Tuple4<Long, Long, Long, Long> contentSizeStats =
sqlContext.sql("SELECT SUM(contentSize), COUNT(*), MIN(contentSize), MAX(contentSize) FROM logs")
.map(row -> new Tuple4<>(row.getLong(0), row.getLong(1), row.getLong(2), row.getLong(3)))
.first();
System.out.println(String.format("Content Size Avg: %s, Min: %s, Max: %s",
contentSizeStats._1() / contentSizeStats._2(),
contentSizeStats._3(),
contentSizeStats._4()));
// Compute Response Code to Count.
// Note the use of "LIMIT 1000" since the number of responseCodes
// can potentially be too large to fit in memory.
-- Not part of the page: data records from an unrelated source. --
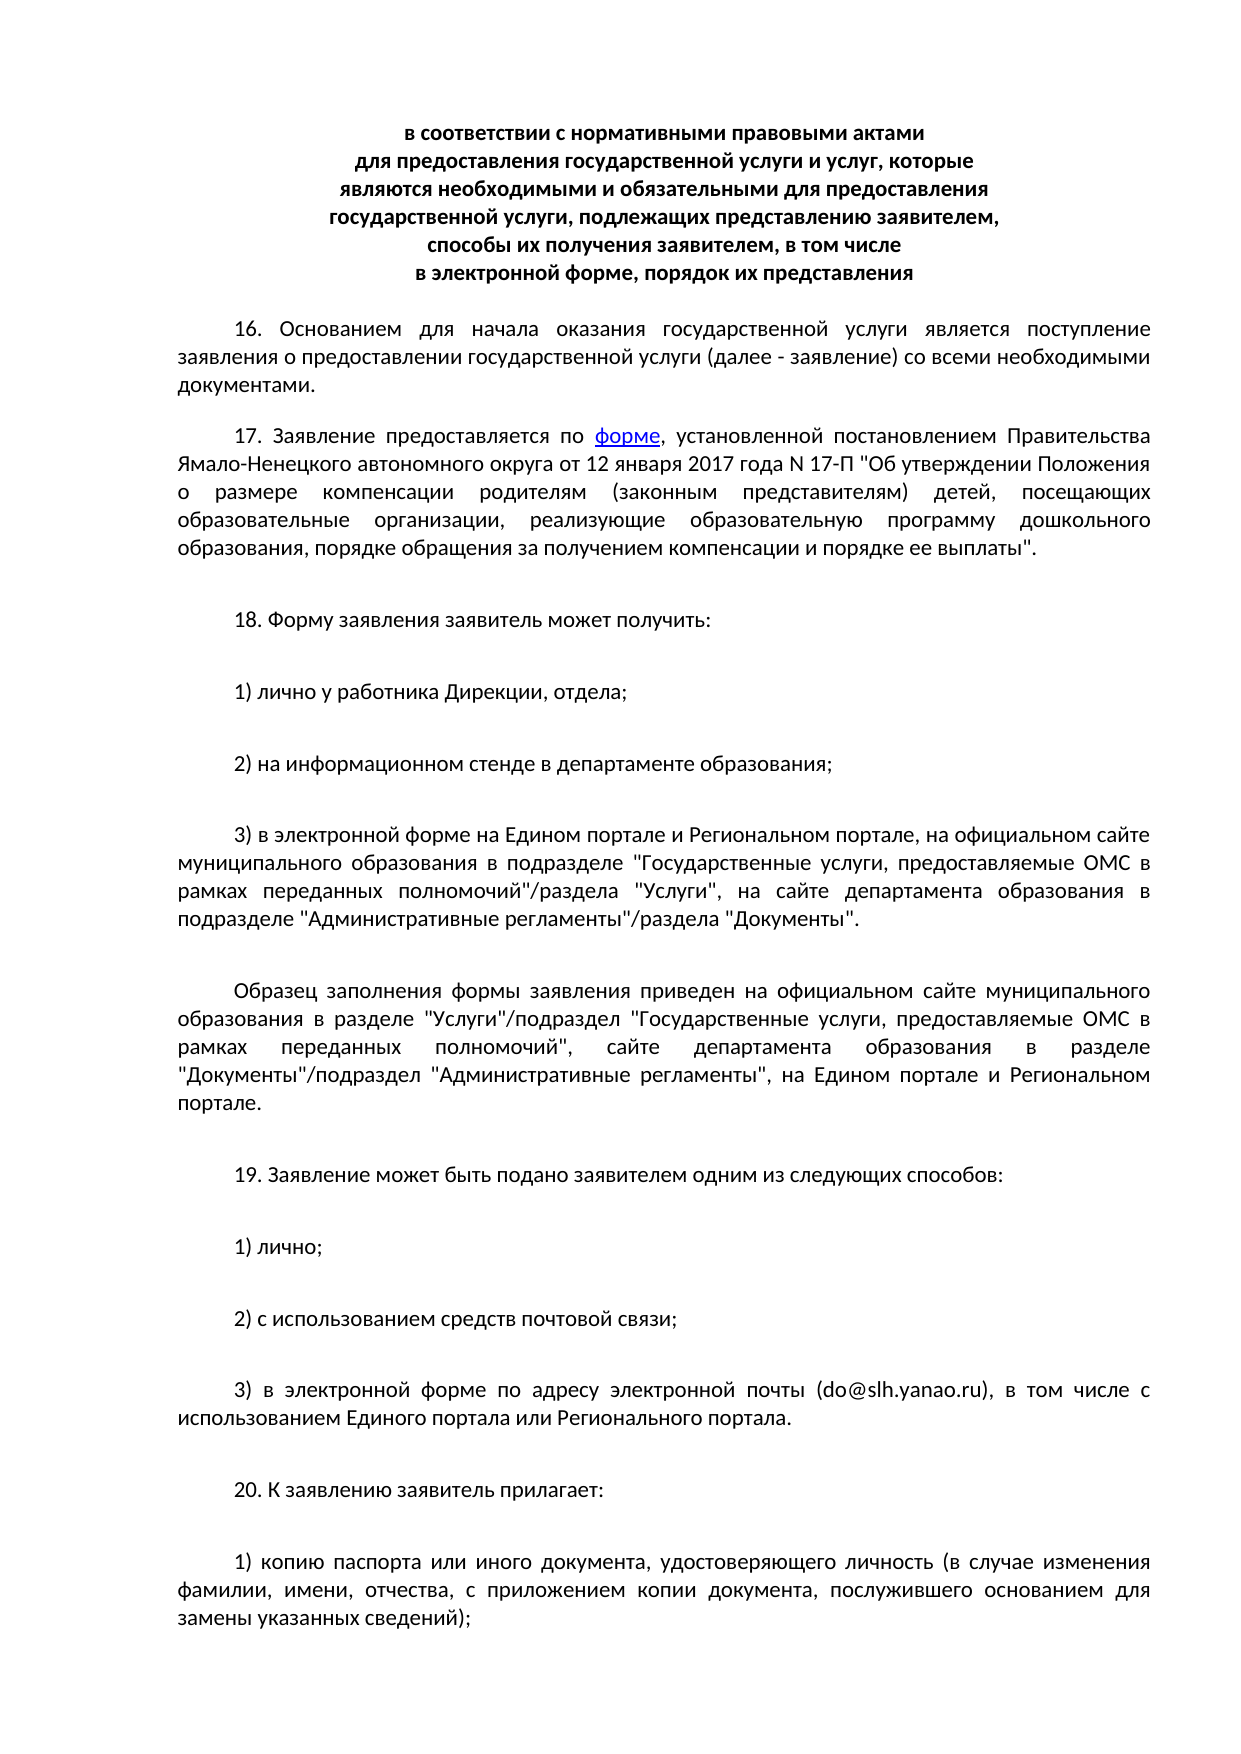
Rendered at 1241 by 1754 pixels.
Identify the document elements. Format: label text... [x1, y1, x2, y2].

title государственной услуги, подлежащих представлению заявителем, [177, 202, 1152, 230]
text 3) в электронной форме по адресу электронной почты (do@slh.yanao.ru), в том числе с использованием Единого портала или Регионального портала. [177, 1375, 1152, 1431]
text 16. Основанием для начала оказания государственной услуги является поступление заявления о предоставлении государственной услуги (далее - заявление) со всеми необходимыми документами. [177, 314, 1152, 398]
title способы их получения заявителем, в том числе [177, 230, 1152, 258]
text 3) в электронной форме на Едином портале и Региональном портале, на официальном сайте муниципального образования в подразделе "Государственные услуги, предоставляемые ОМС в рамках переданных полномочий"/раздела "Услуги", на сайте департамента образования в подразделе "Административные регламенты"/раздела "Документы". [177, 820, 1152, 932]
text 1) лично; [177, 1232, 1152, 1260]
text 18. Форму заявления заявитель может получить: [177, 605, 1152, 633]
title являются необходимыми и обязательными для предоставления [177, 174, 1152, 202]
title в соответствии с нормативными правовыми актами [177, 118, 1152, 146]
text 20. К заявлению заявитель прилагает: [177, 1475, 1152, 1503]
title в электронной форме, порядок их представления [177, 258, 1152, 286]
text 2) на информационном стенде в департаменте образования; [177, 749, 1152, 777]
text Образец заполнения формы заявления приведен на официальном сайте муниципального образования в разделе "Услуги"/подраздел "Государственные услуги, предоставляемые ОМС в рамках переданных полномочий", сайте департамента образования в разделе "Документы"/подраздел "Административные регламенты", на Едином портале и Региональном портале. [177, 976, 1152, 1116]
text 1) копию паспорта или иного документа, удостоверяющего личность (в случае изменения фамилии, имени, отчества, с приложением копии документа, послужившего основанием для замены указанных сведений); [177, 1547, 1152, 1631]
text 19. Заявление может быть подано заявителем одним из следующих способов: [177, 1160, 1152, 1188]
title для предоставления государственной услуги и услуг, которые [177, 146, 1152, 174]
text 1) лично у работника Дирекции, отдела; [177, 677, 1152, 705]
text 2) с использованием средств почтовой связи; [177, 1304, 1152, 1332]
text 17. Заявление предоставляется по форме, установленной постановлением Правительства Ямало-Ненецкого автономного округа от 12 января 2017 года N 17-П "Об утверждении Положения о размере компенсации родителям (законным представителям) детей, посещающих образовательные организации, реализующие образовательную программу дошкольного образования, порядке обращения за получением компенсации и порядке ее выплаты". [177, 421, 1152, 561]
List<Tuple2<Integer, Long>> responseCodeToCount = sqlContext
.sql("SELECT responseCode, COUNT(*) FROM logs GROUP BY responseCode LIMIT 1000")
.mapToPair(row -> new Tuple2<>(row.getInt(0), row.getLong(1)));
System.out.println(String.format("Response code counts: %s", responseCodeToCount))
.collect();
// Any IPAddress that has accessed the server more than 10 times.
List<String> ipAddresses = sqlContext
.sql("SELECT ipAddress, COUNT(*) AS total FROM logs GROUP BY ipAddress HAVING total > 10 LIMIT 100")
.map(row -> row.getString(0))
.collect();
System.out.println(String.format("IPAddresses > 10 times: %s", ipAddresses));
// Top Endpoints.
List<Tuple2<String, Long>> topEndpoints = sqlContext
.sql("SELECT endpoint, COUNT(*) AS total FROM logs GROUP BY endpoint ORDER BY total DESC LIMIT 10")
.map(row -> new Tuple2<>(row.getString(0), row.getLong(1)))
.collect();
System.out.println(String.format("Top Endpoints: %s", topEndpoints));
Note that the default SQL dialect does not allow using reserved keyworks as alias names. In other words, SELECT COUNT(*) AS count
will cause errors, but SELECT COUNT(*) AS the_count
runs fine. If you use the HiveQL parser though, then you should be able to use anything as an identifier.
Try running LogAnalyzerSQL.java now.